*Data excerpt*:
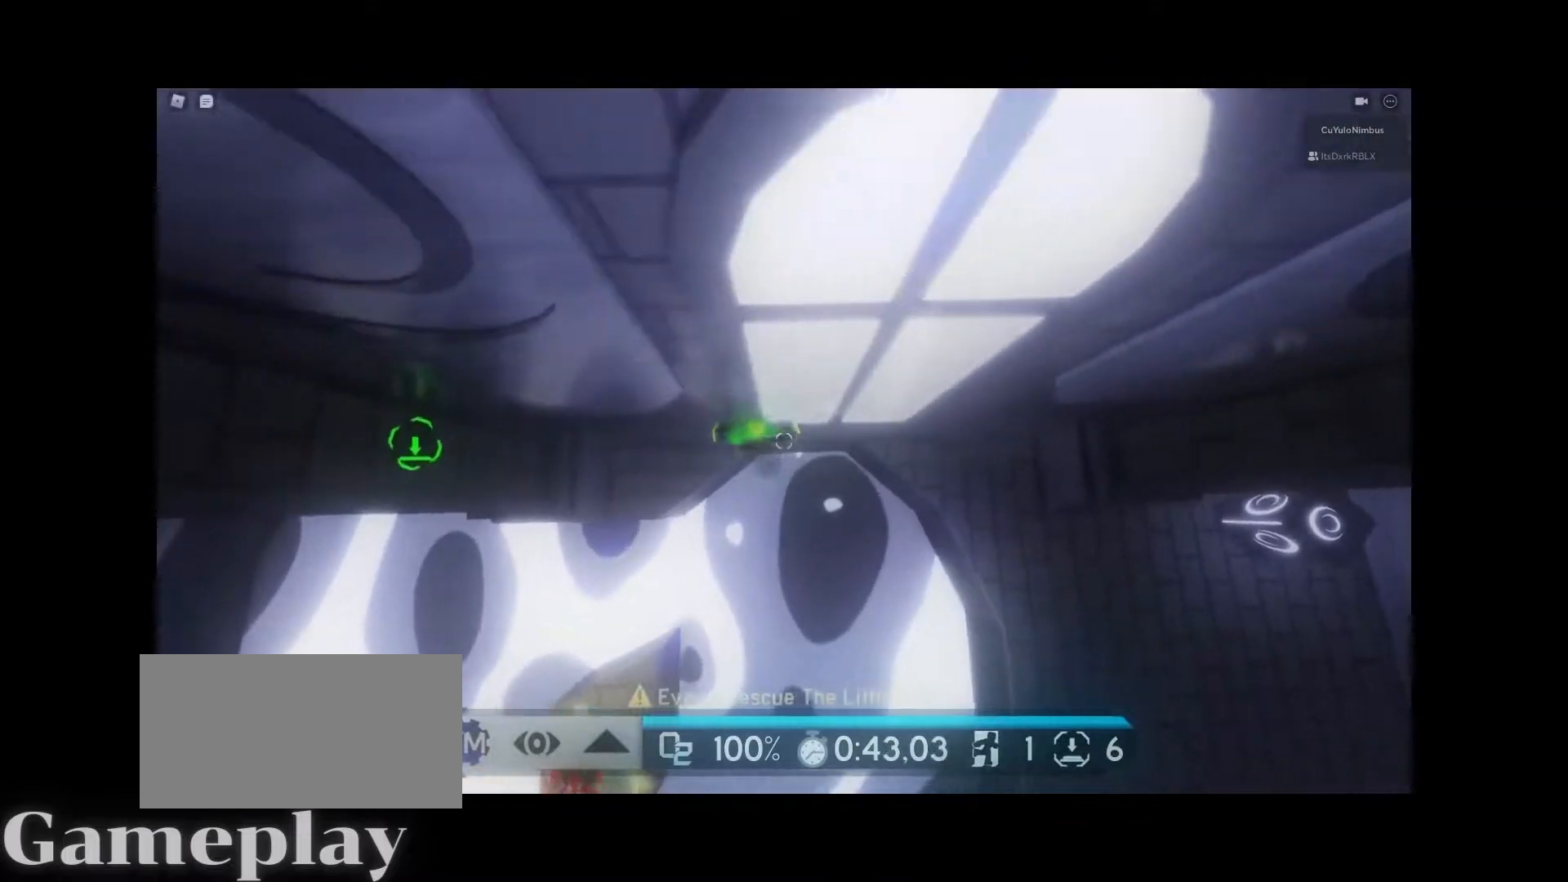
{"keys": ["a"], "mouse": [], "events": []}
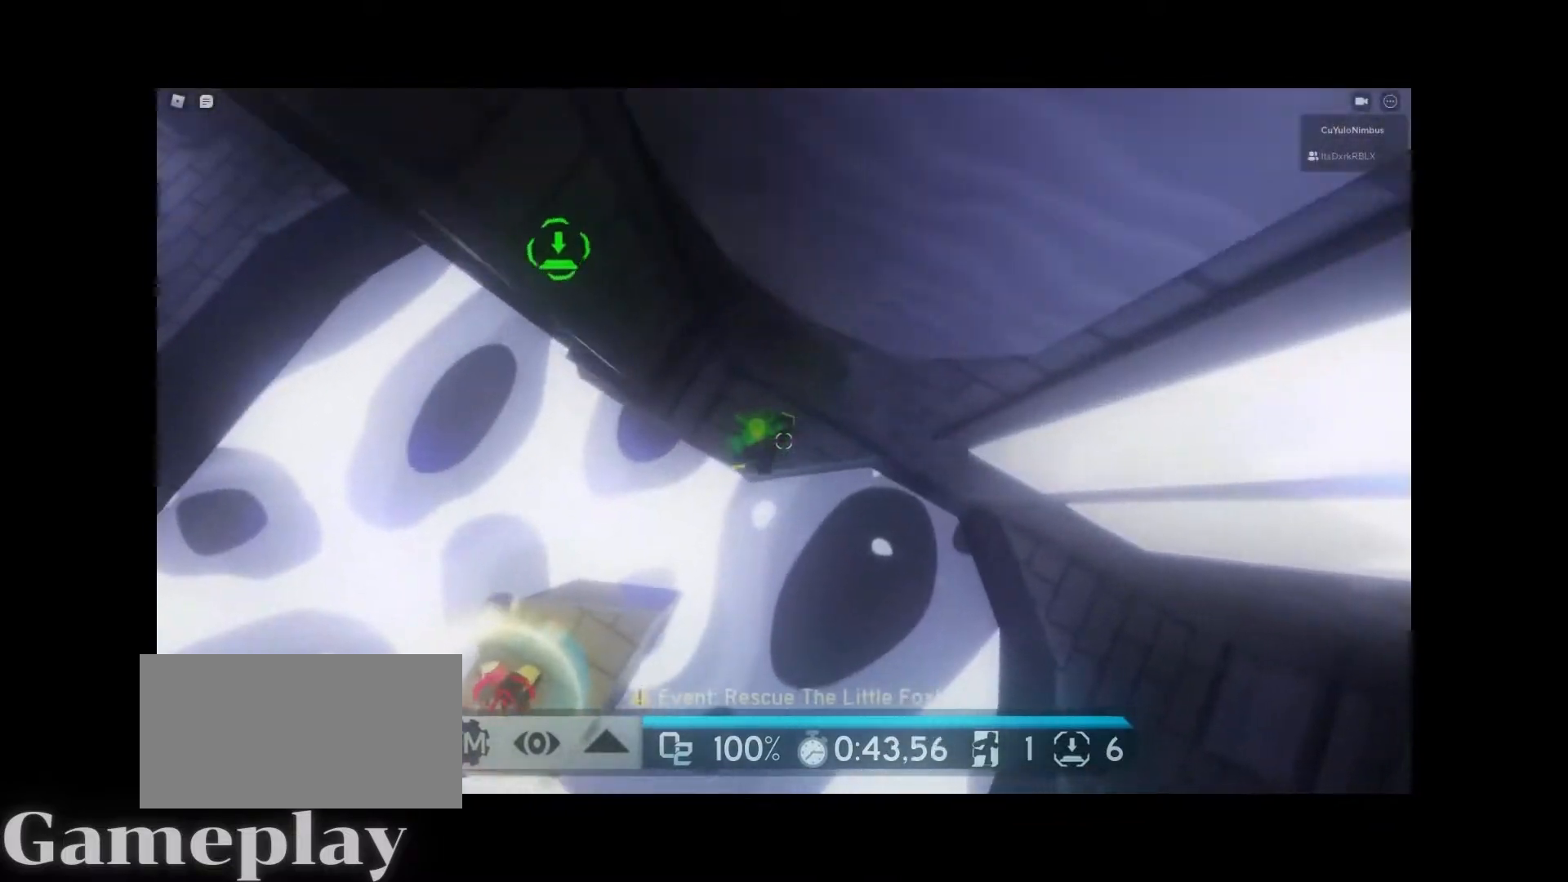
{"keys": ["a"], "mouse": [], "events": [[283, "space", "down"], [483, "space", "up"]]}
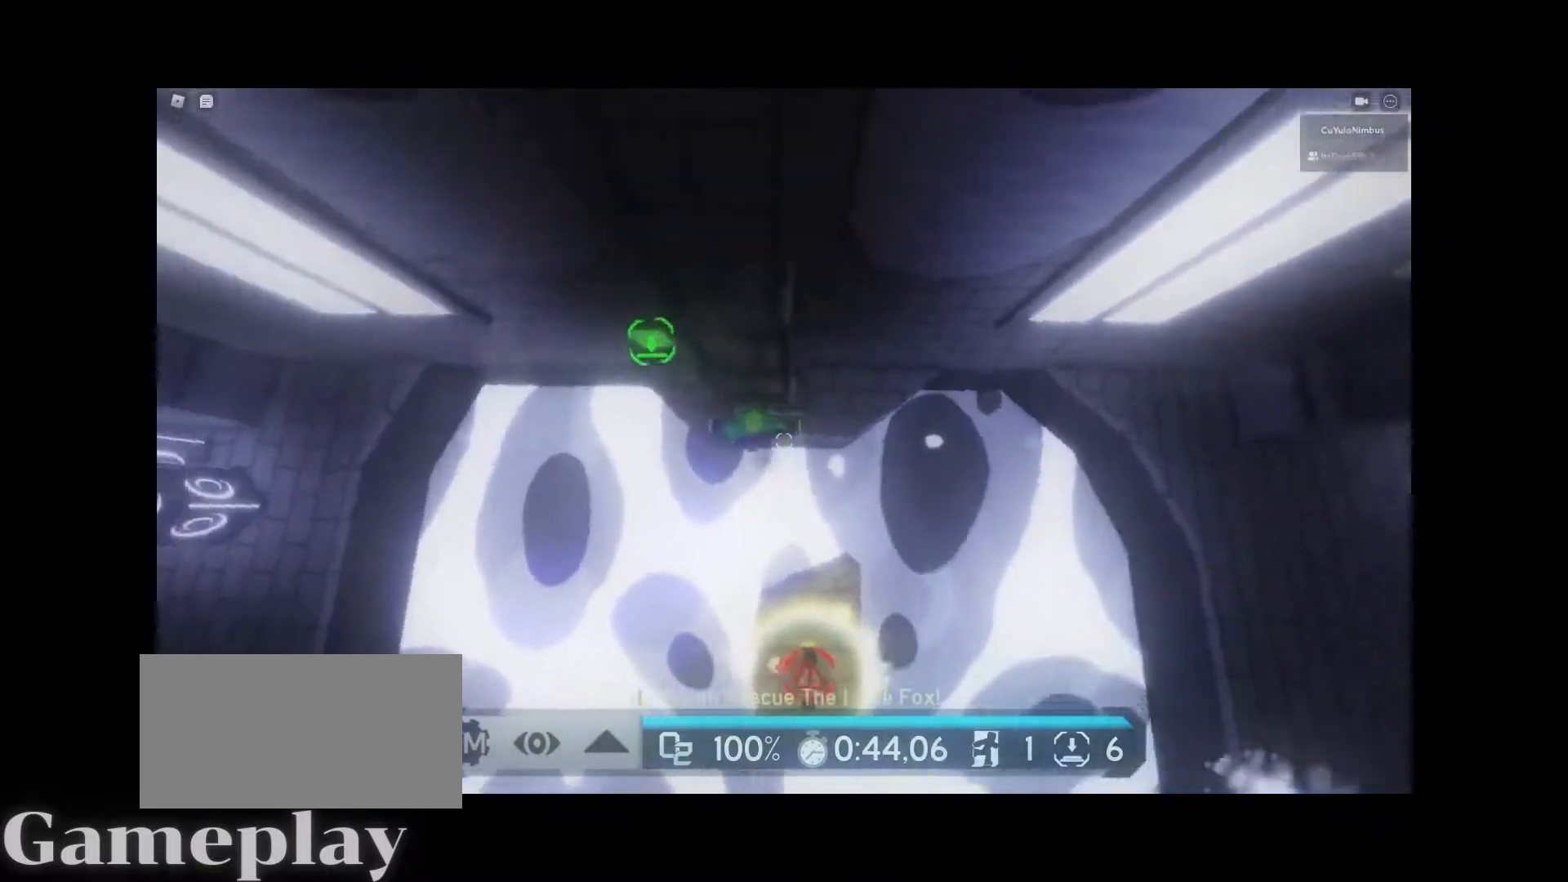
{"keys": ["a"], "mouse": [], "events": []}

*What needs to be done*: Please make an exact copy of the whole listing and leave out its pictures.

*Exercise answer*:
{"keys": ["a"], "mouse": [], "events": []}
{"keys": ["a"], "mouse": [], "events": [[283, "space", "down"], [483, "space", "up"]]}
{"keys": ["a"], "mouse": [], "events": []}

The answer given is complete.